— Task to carry out —
No pictures are to be included when the entries below are reproduced exactly.

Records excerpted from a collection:

== Segment start ==

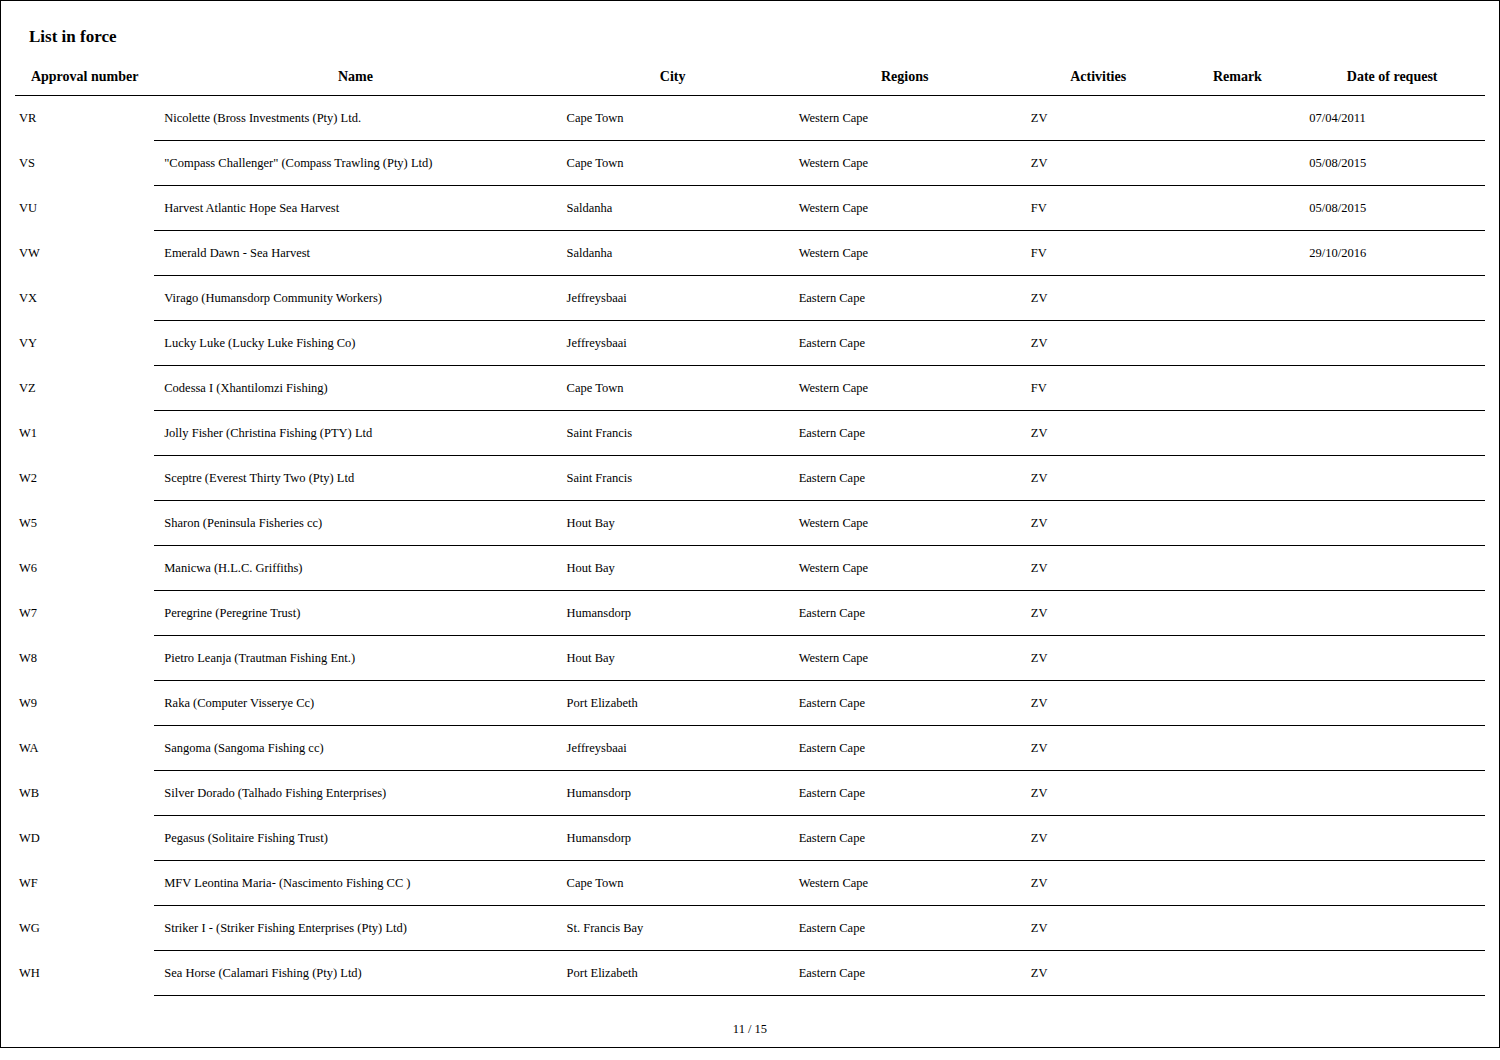List in force
| Approval number | Name | City | Regions | Activities | Remark | Date of request |
| --- | --- | --- | --- | --- | --- | --- |
| VR | Nicolette (Bross Investments (Pty) Ltd. | Cape Town | Western Cape | ZV | | 07/04/2011 |
| VS | "Compass Challenger" (Compass Trawling (Pty) Ltd) | Cape Town | Western Cape | ZV | | 05/08/2015 |
| VU | Harvest Atlantic Hope Sea Harvest | Saldanha | Western Cape | FV | | 05/08/2015 |
| VW | Emerald Dawn - Sea Harvest | Saldanha | Western Cape | FV | | 29/10/2016 |
| VX | Virago (Humansdorp Community Workers) | Jeffreysbaai | Eastern Cape | ZV | | |
| VY | Lucky Luke (Lucky Luke Fishing Co) | Jeffreysbaai | Eastern Cape | ZV | | |
| VZ | Codessa I (Xhantilomzi Fishing) | Cape Town | Western Cape | FV | | |
| W1 | Jolly Fisher (Christina Fishing (PTY) Ltd | Saint Francis | Eastern Cape | ZV | | |
| W2 | Sceptre (Everest Thirty Two (Pty) Ltd | Saint Francis | Eastern Cape | ZV | | |
| W5 | Sharon (Peninsula Fisheries cc) | Hout Bay | Western Cape | ZV | | |
| W6 | Manicwa (H.L.C. Griffiths) | Hout Bay | Western Cape | ZV | | |
| W7 | Peregrine (Peregrine Trust) | Humansdorp | Eastern Cape | ZV | | |
| W8 | Pietro Leanja (Trautman Fishing Ent.) | Hout Bay | Western Cape | ZV | | |
| W9 | Raka (Computer Visserye Cc) | Port Elizabeth | Eastern Cape | ZV | | |
| WA | Sangoma (Sangoma Fishing cc) | Jeffreysbaai | Eastern Cape | ZV | | |
| WB | Silver Dorado (Talhado Fishing Enterprises) | Humansdorp | Eastern Cape | ZV | | |
| WD | Pegasus (Solitaire Fishing Trust) | Humansdorp | Eastern Cape | ZV | | |
| WF | MFV Leontina Maria- (Nascimento Fishing CC ) | Cape Town | Western Cape | ZV | | |
| WG | Striker I - (Striker Fishing Enterprises (Pty) Ltd) | St. Francis Bay | Eastern Cape | ZV | | |
| WH | Sea Horse (Calamari Fishing (Pty) Ltd) | Port Elizabeth | Eastern Cape | ZV | | |
11 / 15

== Segment end ==

— Finished task —
List in force
| Approval number | Name | City | Regions | Activities | Remark | Date of request |
| --- | --- | --- | --- | --- | --- | --- |
| VR | Nicolette (Bross Investments (Pty) Ltd. | Cape Town | Western Cape | ZV | | 07/04/2011 |
| VS | "Compass Challenger" (Compass Trawling (Pty) Ltd) | Cape Town | Western Cape | ZV | | 05/08/2015 |
| VU | Harvest Atlantic Hope Sea Harvest | Saldanha | Western Cape | FV | | 05/08/2015 |
| VW | Emerald Dawn - Sea Harvest | Saldanha | Western Cape | FV | | 29/10/2016 |
| VX | Virago (Humansdorp Community Workers) | Jeffreysbaai | Eastern Cape | ZV | | |
| VY | Lucky Luke (Lucky Luke Fishing Co) | Jeffreysbaai | Eastern Cape | ZV | | |
| VZ | Codessa I (Xhantilomzi Fishing) | Cape Town | Western Cape | FV | | |
| W1 | Jolly Fisher (Christina Fishing (PTY) Ltd | Saint Francis | Eastern Cape | ZV | | |
| W2 | Sceptre (Everest Thirty Two (Pty) Ltd | Saint Francis | Eastern Cape | ZV | | |
| W5 | Sharon (Peninsula Fisheries cc) | Hout Bay | Western Cape | ZV | | |
| W6 | Manicwa (H.L.C. Griffiths) | Hout Bay | Western Cape | ZV | | |
| W7 | Peregrine (Peregrine Trust) | Humansdorp | Eastern Cape | ZV | | |
| W8 | Pietro Leanja (Trautman Fishing Ent.) | Hout Bay | Western Cape | ZV | | |
| W9 | Raka (Computer Visserye Cc) | Port Elizabeth | Eastern Cape | ZV | | |
| WA | Sangoma (Sangoma Fishing cc) | Jeffreysbaai | Eastern Cape | ZV | | |
| WB | Silver Dorado (Talhado Fishing Enterprises) | Humansdorp | Eastern Cape | ZV | | |
| WD | Pegasus (Solitaire Fishing Trust) | Humansdorp | Eastern Cape | ZV | | |
| WF | MFV Leontina Maria- (Nascimento Fishing CC ) | Cape Town | Western Cape | ZV | | |
| WG | Striker I - (Striker Fishing Enterprises (Pty) Ltd) | St. Francis Bay | Eastern Cape | ZV | | |
| WH | Sea Horse (Calamari Fishing (Pty) Ltd) | Port Elizabeth | Eastern Cape | ZV | | |
11 / 15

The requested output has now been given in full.